One of my greates tap-dancing mermaid performances to date.
Being here, somewhat trapped, waiting to put my clothes in the dryer brings up another theme that has been on my mind a lot lately, a bit of an airing of dirty laundry (pun intended). This nagging idea that we just can’t run from ourselves and our behaviors: what goes in the wash, must come out the dry. I keep finding myself repeating the same behaviors and jumping into the same situations over and over again- hoping that a change in scenery or company will somehow fix that. Essentially living my own codependent Groundhog's Day. After many long talks with a friend, she recommended I read a book that had really helped her called Codependent No More: How to Stop Controlling Others and Start Controlling Yourself  by Melody Beattie. I’m only a couple chapters in, but so far it’s acknowledging a lot of things about myself that I’ve suspected and I think this book will be very important to me. I suspect it will impact me in the same way Allen Carr’s Easy Way To Stop Smoking did back in 2010.

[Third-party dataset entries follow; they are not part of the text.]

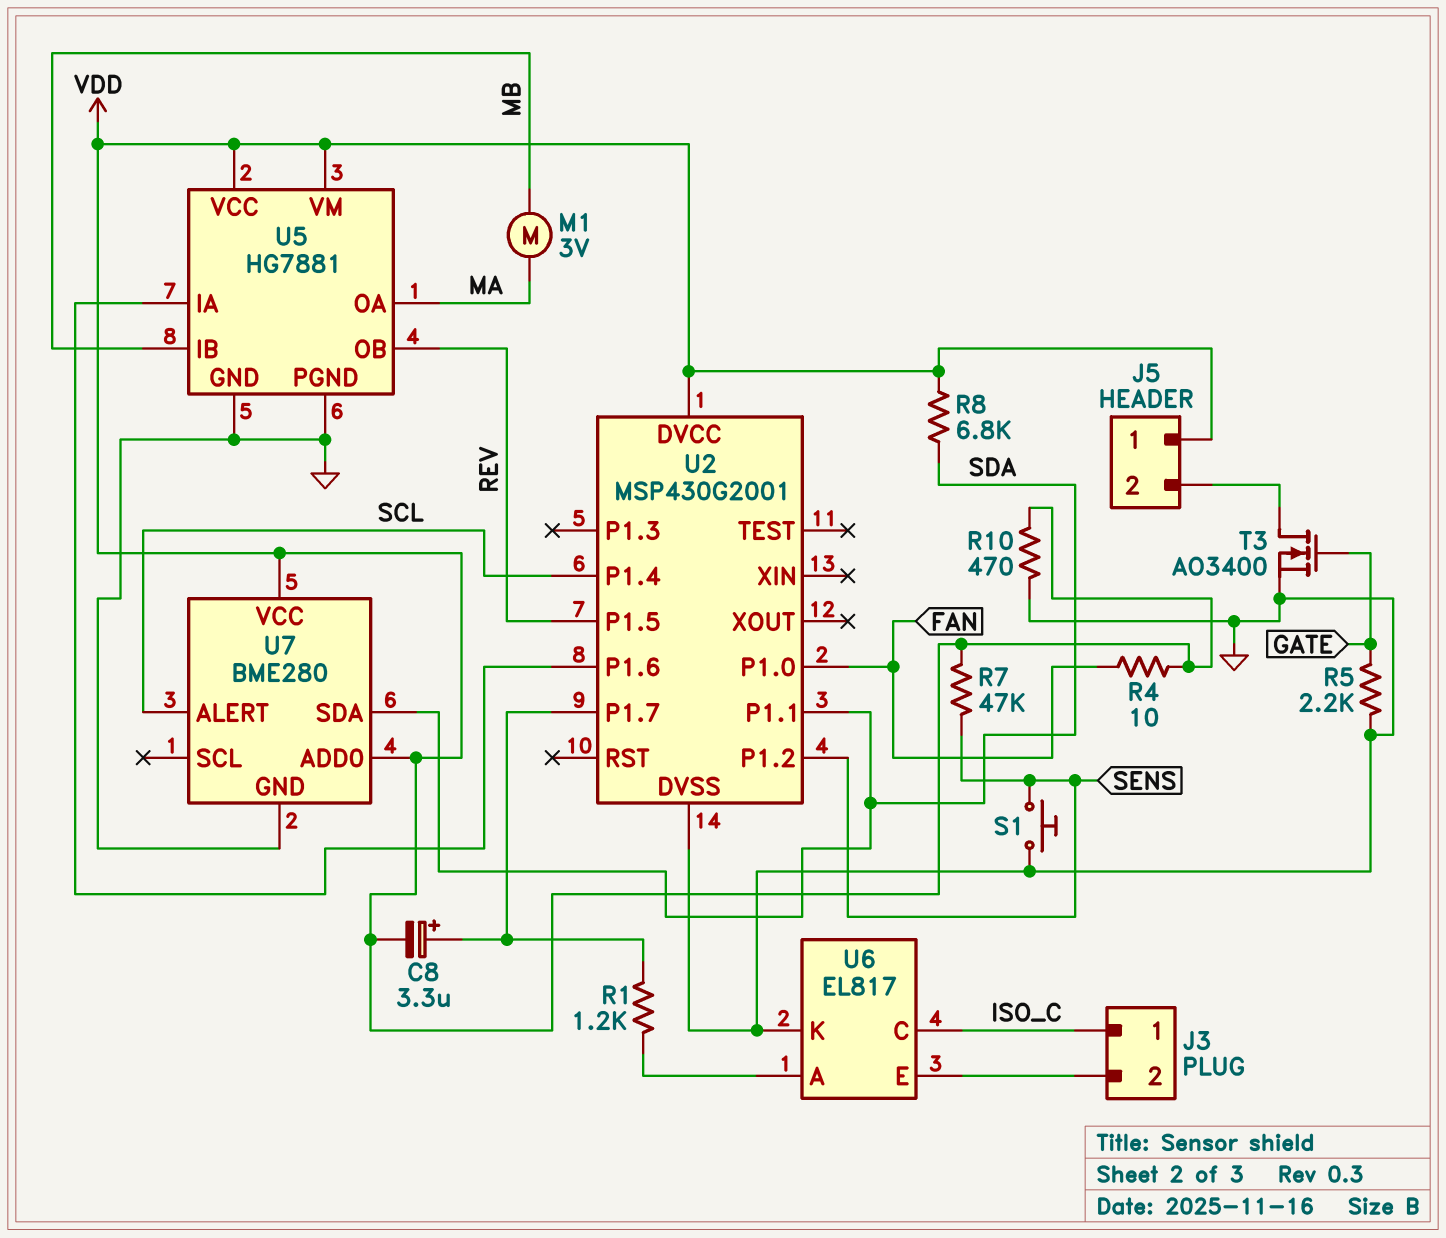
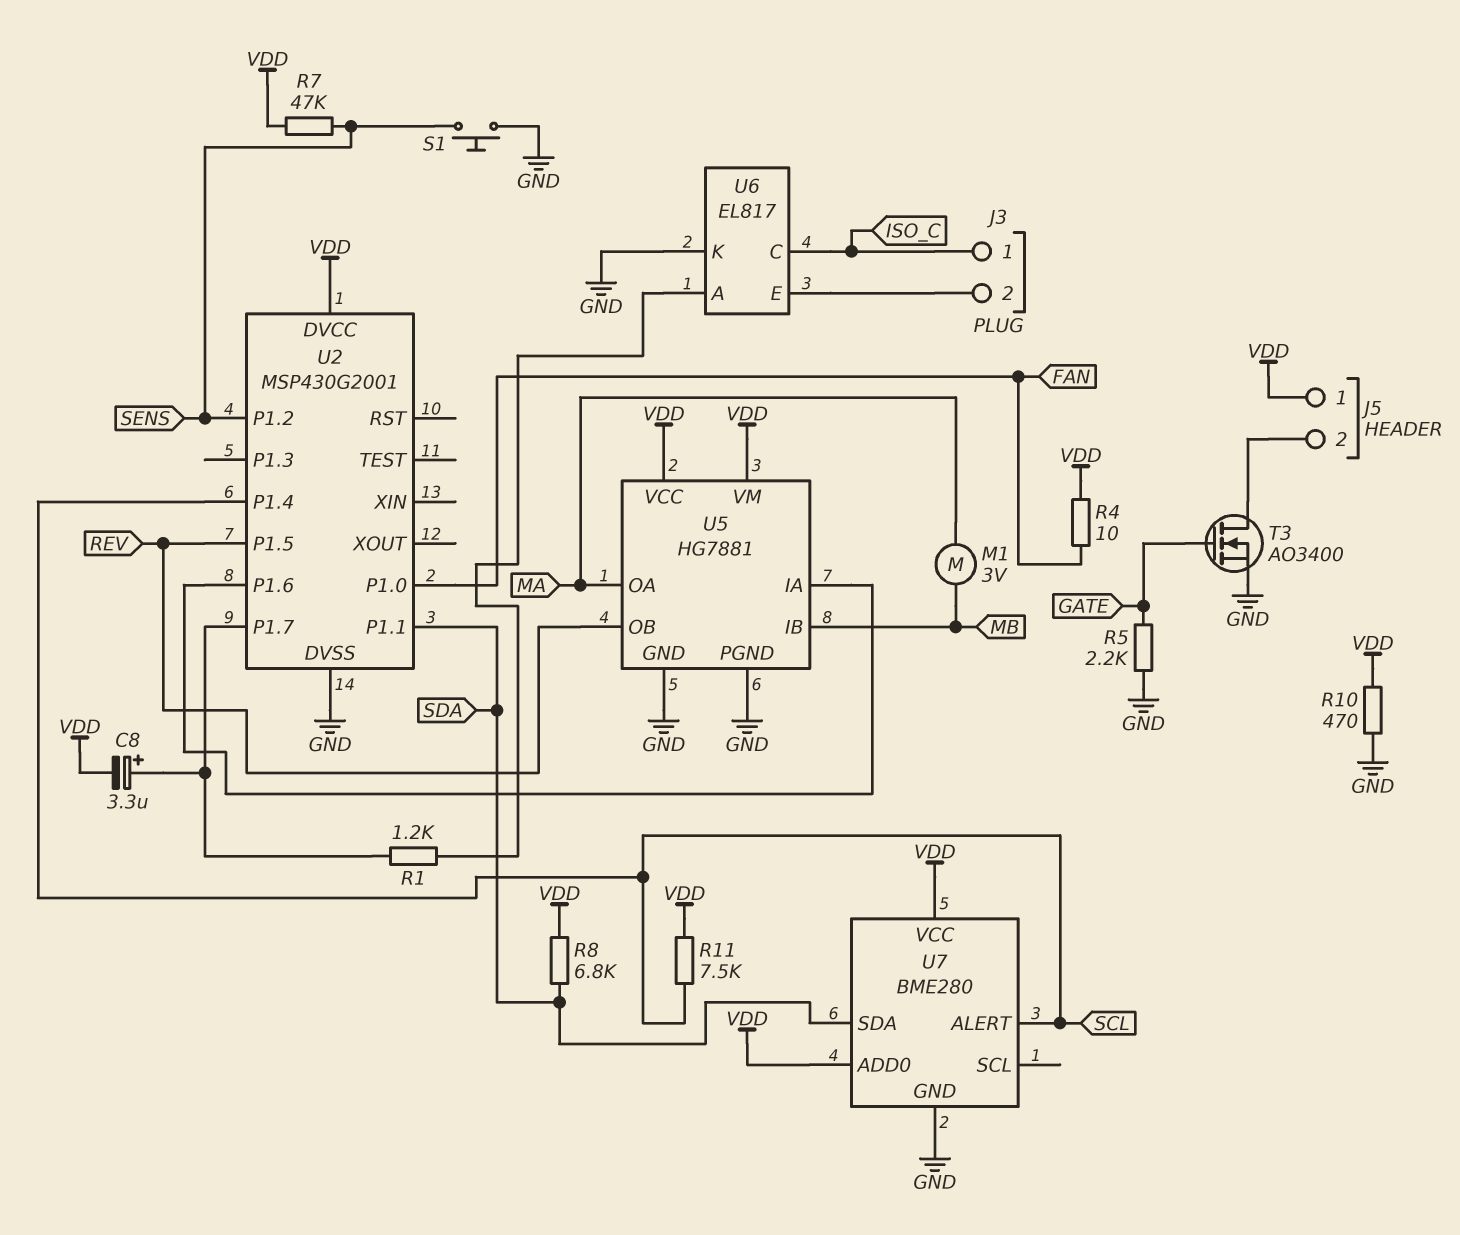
R11: none -> 7.5k (SCL, VDD)

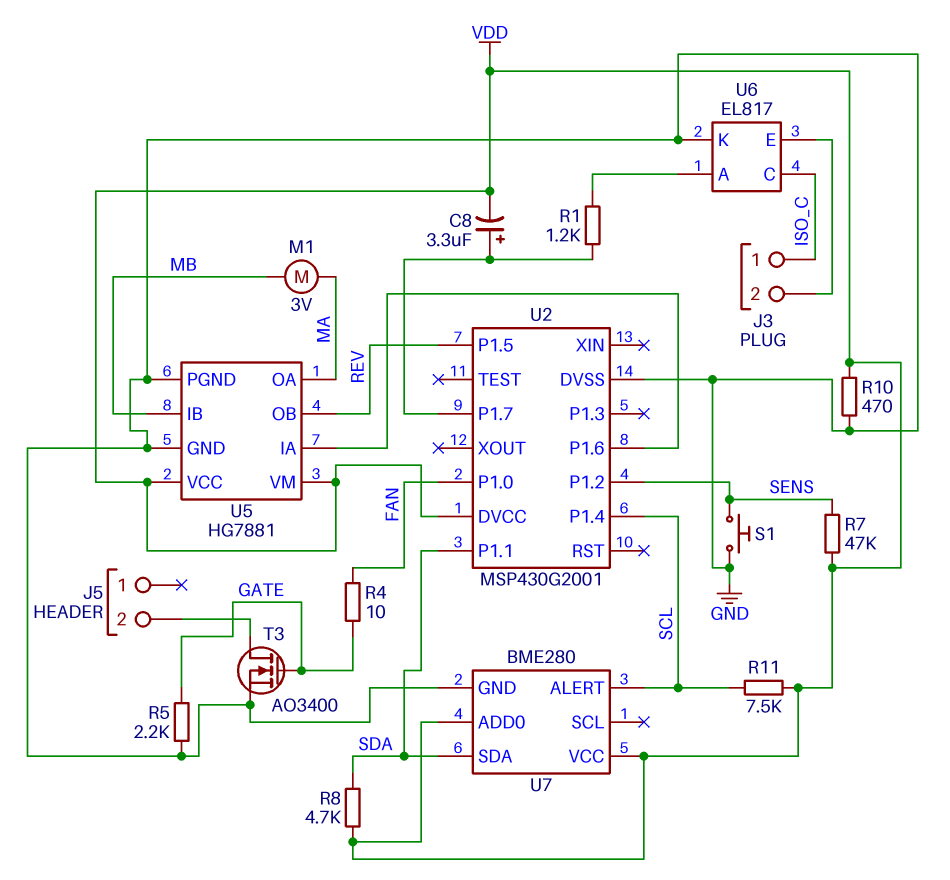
J5 pin 1: VDD -> none
R4: 10 (FAN, VDD) -> 10 (FAN, GATE)
R8: 6.8k (SDA, VDD) -> 4.7k (SDA, VDD)

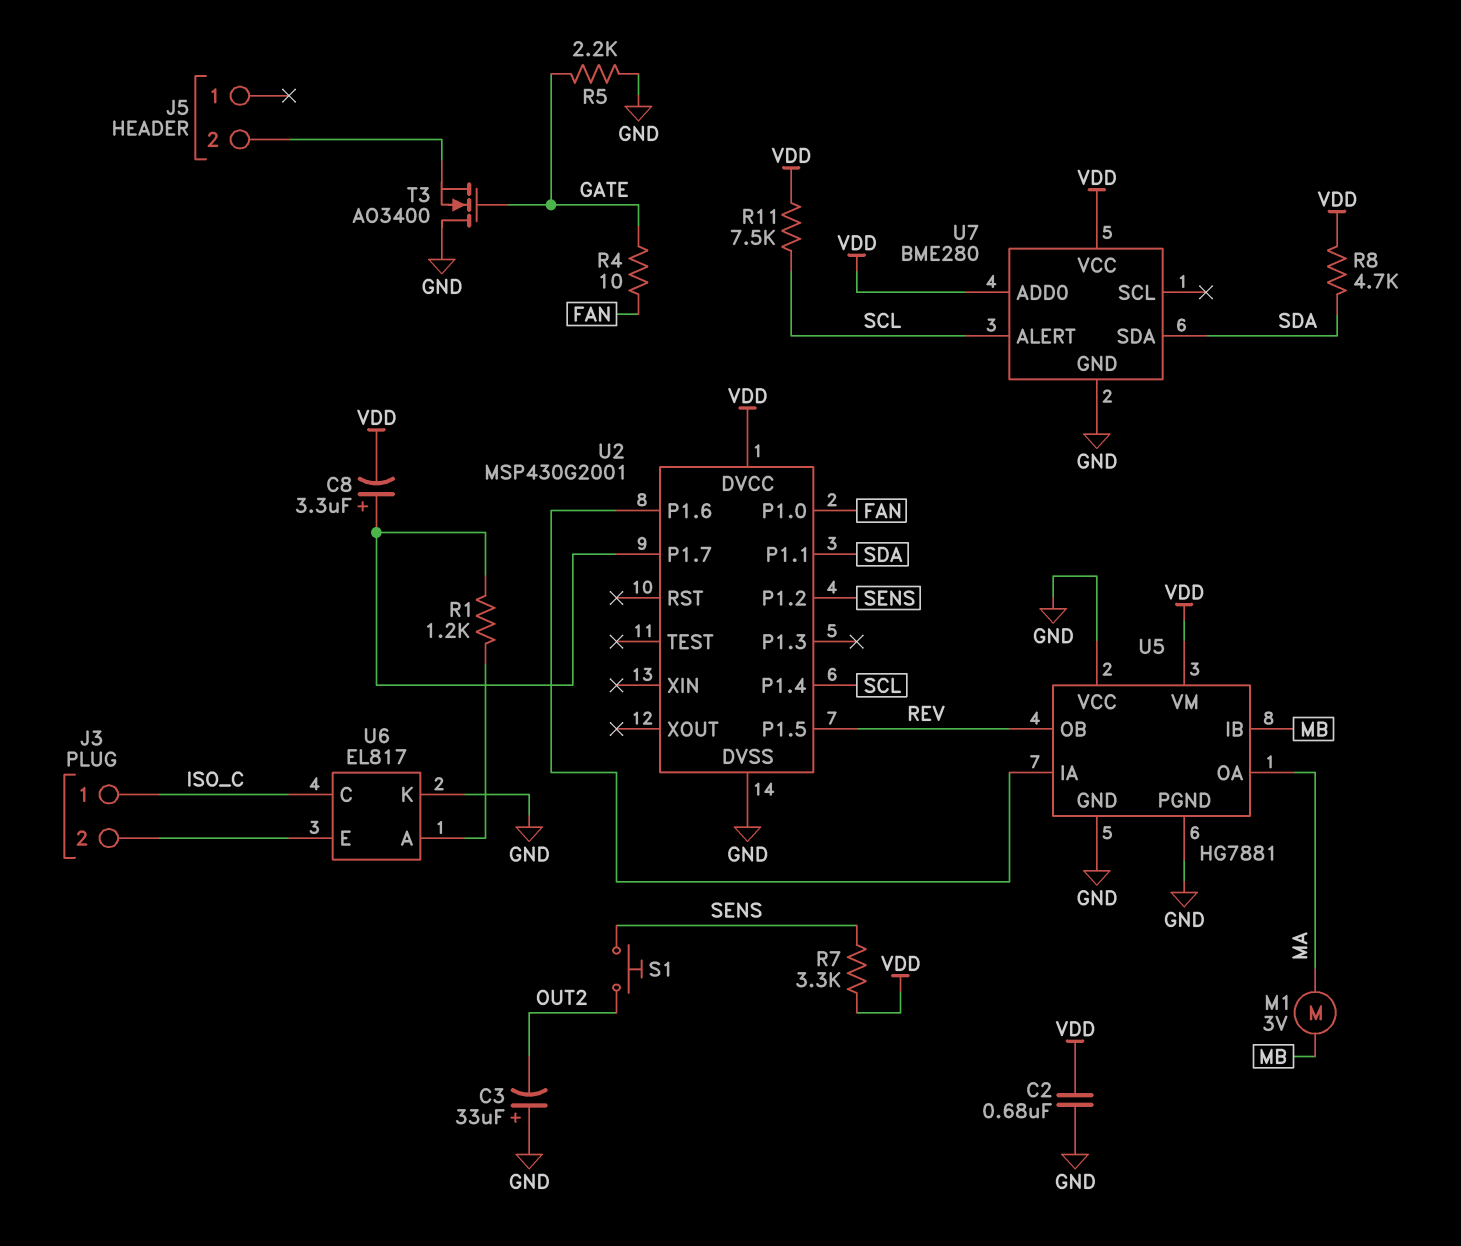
C2: none -> 680nF (GND, VDD)
C3: none -> 33uF (plus GND, minus OUT2)
R7: 47k (SENS, VDD) -> 3.3k (SENS, VDD)
R10: 470 (GND, VDD) -> none
S1: button (GND, SENS) -> button (OUT2, SENS)
T3: NMOS AO3400 (G GATE, D J5/2, S GND) -> NMOS AO3400 (G GATE, D GND, S J5/2)
U5 pin VCC: VDD -> GND

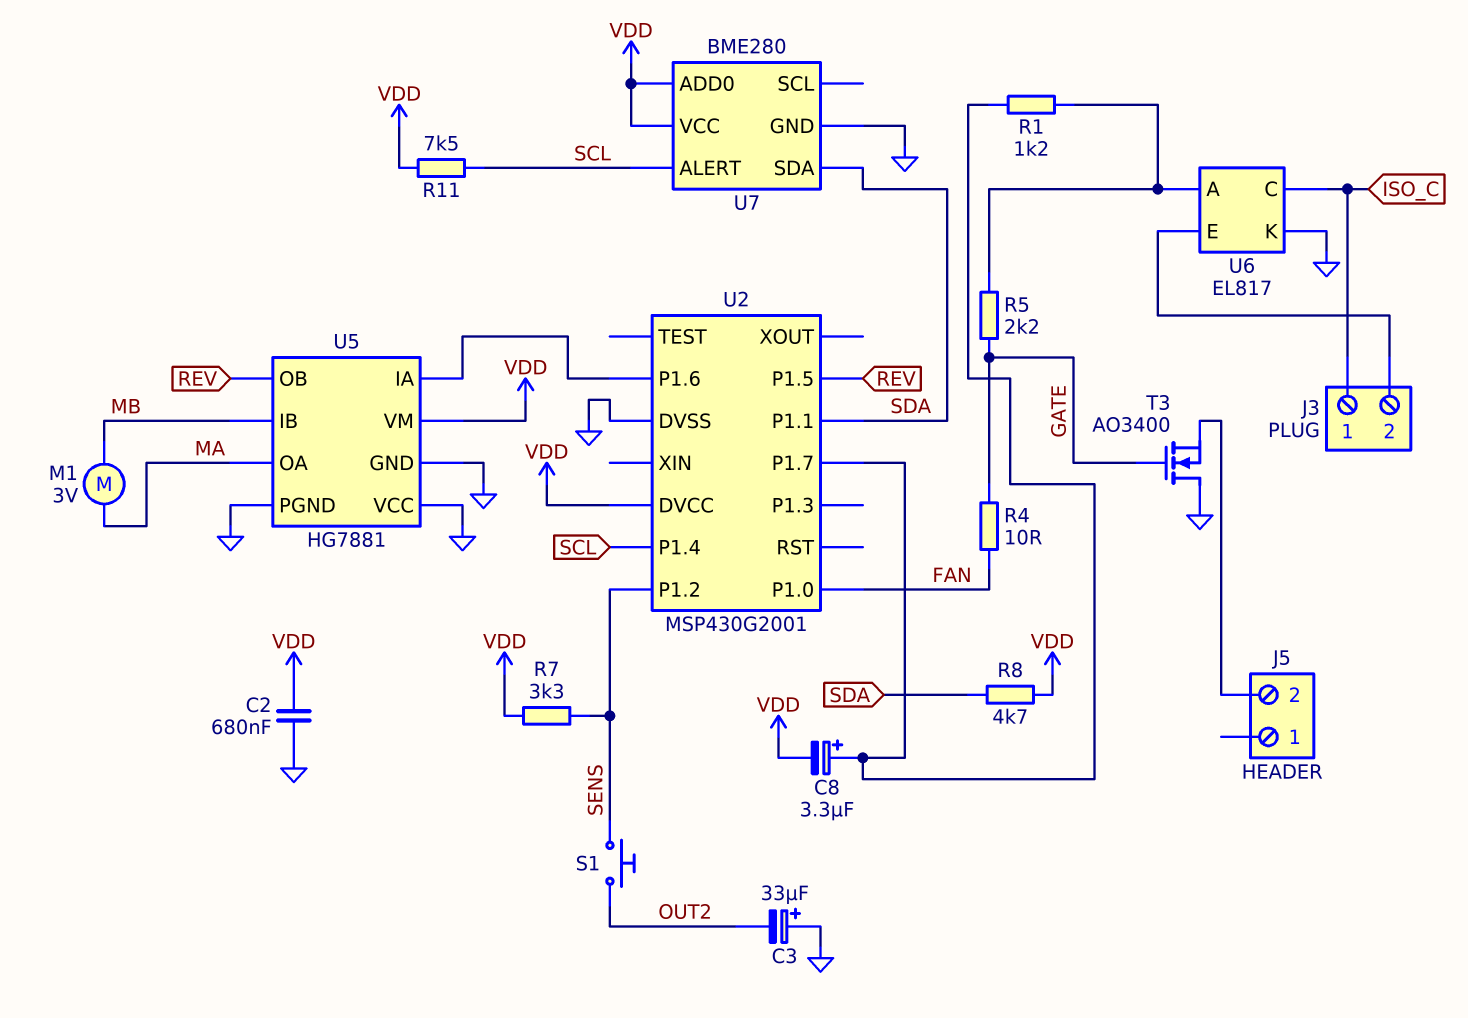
R5: 2.2k (GATE, GND) -> 2.2k (GATE, U6/A)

Being Codependent doesn’t mean that you just want to be around somebody all the time or that you cling to people- as I frequently and incorrectly have thought. It’s a problem of putting my needs second to the needs of others. Getting overly involved and drawn into the affairs of other people and it’s something that I’ve been dealing with for a while. When I’d have a friend, family member or boyfriend go through something, I would take on the burden as well and have a very hard time separating myself. I was the first person in my group of friends to go through a divorce- and subsequently with every friend that has had a terrible break-up, I’ve gone through it with them and felt the pain and stress of my own divorce over and over again. After my Dad passed away, I took it on myself to be completely consumed with how my mother was coping and her choices. Who was she dating? Would she finally decide to become an empowered feminist? Why does she need to get her nails done so much? Completely consumed.  I had a housemate that had major hoarding tendencies, and instead of just leaving the toxic situation and moving on- I put myself through six months of torture living in a house that smelled like cat whiz with piles of junk everywhere trying to “fix” him.

My Kindle make it damn near impossible to ignore reading recommendations.

Essentially, I’ve spent a lot of time concerned about other people and very little time being concerned about myself. It’s a control issue to be honest. People in my live become these special snowflakes and their issues just consume me. I’m working on letting go of that. When I’m in relationships, I frequently lose myself. Not that I become a different person and start wearing hot pink mini skirts, but, I frequently find myself adjusting to their schedule, their needs and I end up kind of being this on-call girlfriend who is making sacrifices. I end up waiting for a dude to tell me when to come around, waiting for communication, trying to be the “cool girlfriend” to the point that I “cool girlfriend” myself into misery and end up in these relationships that are completely unbalanced. Being a very busy and motivated person, I tend to date people that are also very busy- but I seem to have the habit of dropping everything and falling off the face of the earth when I’m having “couple time”. This is a habit that has got to change. I can’t continue to be consumed with other people’s problems, choices and behaviors. I can only control and be concerned with myself, my behavior and my reactions. It’s about setting boundaries and listening to the instincts that point me in a good direction.
What goes in the wash...
So I’m working on streamlining and cleaning up my life (once again, pun intended). As I sit here at Sudz (yeah, that’s with a “z”) Laundry Center- I’m learning a lot about myself. I’m folding my towels and having a brighter outlook on the future. This is why I like the laundromat- gives me time to think and process with minimal distractions... maybe I should come here more often.